= TRECHO SELECIONADO =
········

É assim com Machado, só que apurado e sofisticado 10 vezes elevado centésima potência.
Quer garantir horas gostosas na vida (e quem não quer, né)?! Releia seu(s) magnífico(s) invento(s).
De sério diplomata a tino de Bezerra da Silva
Mas, há mais. Machado de Assis parece sério com as fotos. Um digno desembargador no seu terno de trabalho. Sua imagem mais famosa é de refino de godeme (trecho que ele mesmo usa ao citar os ingleses) que tirá-lhe todo o aspecto de mulato.
Aliás, de saísse da tumba como faz Brás Cubas, creio que Machado almejareia ser alcunhado de tudo, até de Casmurro, mas não de mulato. Sua biografia ideal é do amável playboy Brás Cubas, que nada faz a não ser enrolar e sair com casadas, mas, é dotado de grande cérebro. Isso o redime, o eleva às graças da redenção.
Seus longos 150 anos de sepultura – se não for mais, dependendo se é de Joaquim Maria ou Brás Cubas – mostram-me homem jovial, fino, de galhofa carioca estilo Zeca Pagodinho ou um Bezerra da Silva da literatura. Perdoa-me a forma chula, mas há nos três a gatunice dos morros fluminenses.
Aquela forma de tratar o leitor, conduzi-lo pela mão, toureá-lo, tocá-lo de roda, está para as letras como o samba é pai do hip-hop.
Vê-se ali, e também na narrativa de Bentinho, um homem lépido, um filho legítimo desse século e e ainda mais dos muitos outros que virão.
Tenho certo que a literatura o fará lufar pelo menos pelos próximos 400 anos.

········

= DADOS ARMAZENADOS =
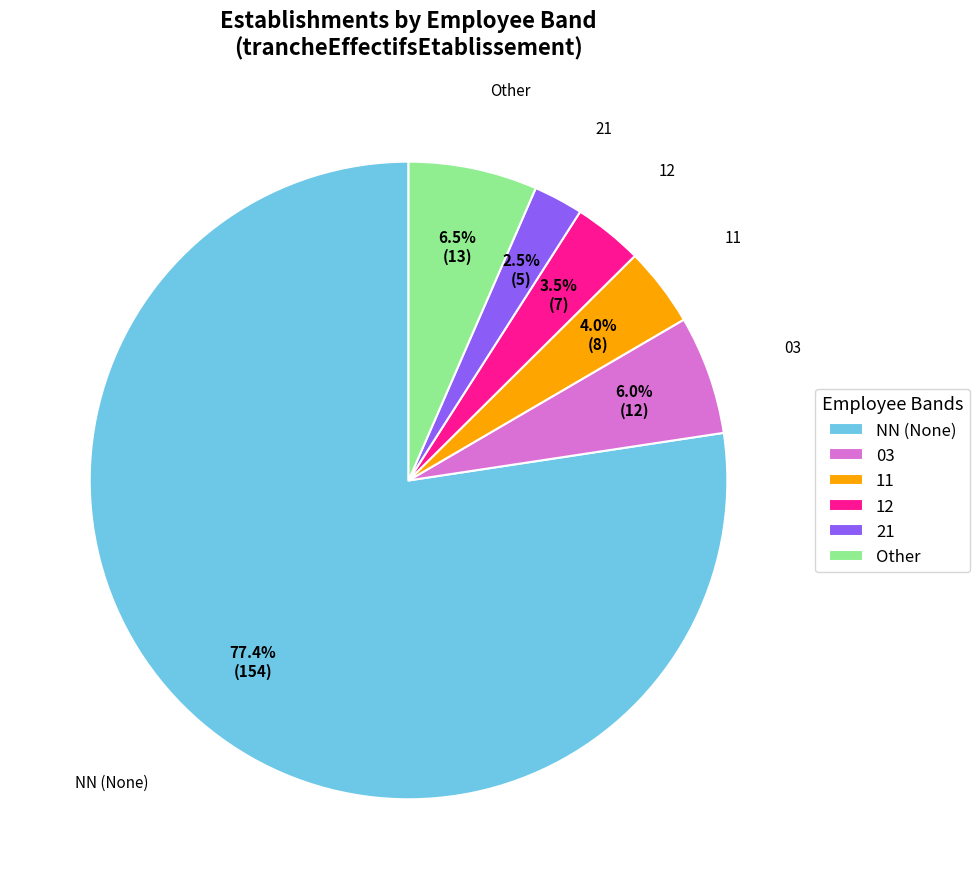

Is the sum of Other and 03 greater than half?

No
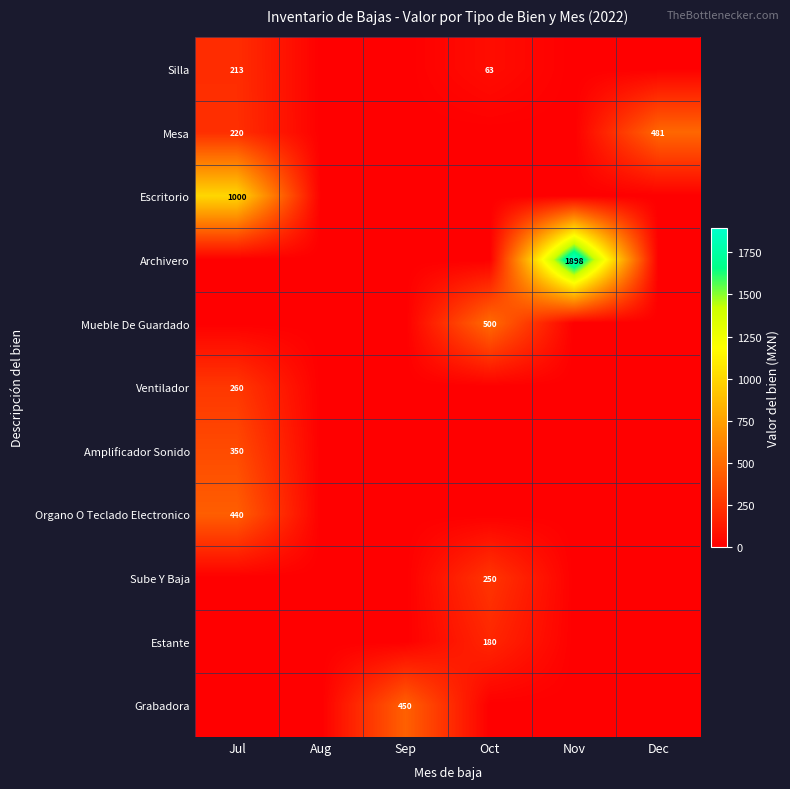

At which category is the sum across all series the highest?

Jul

········

Volte a transcrever, na íntegra e sem nenhuma alteração, o trecho sobre Machado de Assis.

= SUA RESPOSTA =
É assim com Machado, só que apurado e sofisticado 10 vezes elevado centésima potência.
Quer garantir horas gostosas na vida (e quem não quer, né)?! Releia seu(s) magnífico(s) invento(s).
De sério diplomata a tino de Bezerra da Silva
Mas, há mais. Machado de Assis parece sério com as fotos. Um digno desembargador no seu terno de trabalho. Sua imagem mais famosa é de refino de godeme (trecho que ele mesmo usa ao citar os ingleses) que tirá-lhe todo o aspecto de mulato.
Aliás, de saísse da tumba como faz Brás Cubas, creio que Machado almejareia ser alcunhado de tudo, até de Casmurro, mas não de mulato. Sua biografia ideal é do amável playboy Brás Cubas, que nada faz a não ser enrolar e sair com casadas, mas, é dotado de grande cérebro. Isso o redime, o eleva às graças da redenção.
Seus longos 150 anos de sepultura – se não for mais, dependendo se é de Joaquim Maria ou Brás Cubas – mostram-me homem jovial, fino, de galhofa carioca estilo Zeca Pagodinho ou um Bezerra da Silva da literatura. Perdoa-me a forma chula, mas há nos três a gatunice dos morros fluminenses.
Aquela forma de tratar o leitor, conduzi-lo pela mão, toureá-lo, tocá-lo de roda, está para as letras como o samba é pai do hip-hop.
Vê-se ali, e também na narrativa de Bentinho, um homem lépido, um filho legítimo desse século e e ainda mais dos muitos outros que virão.
Tenho certo que a literatura o fará lufar pelo menos pelos próximos 400 anos.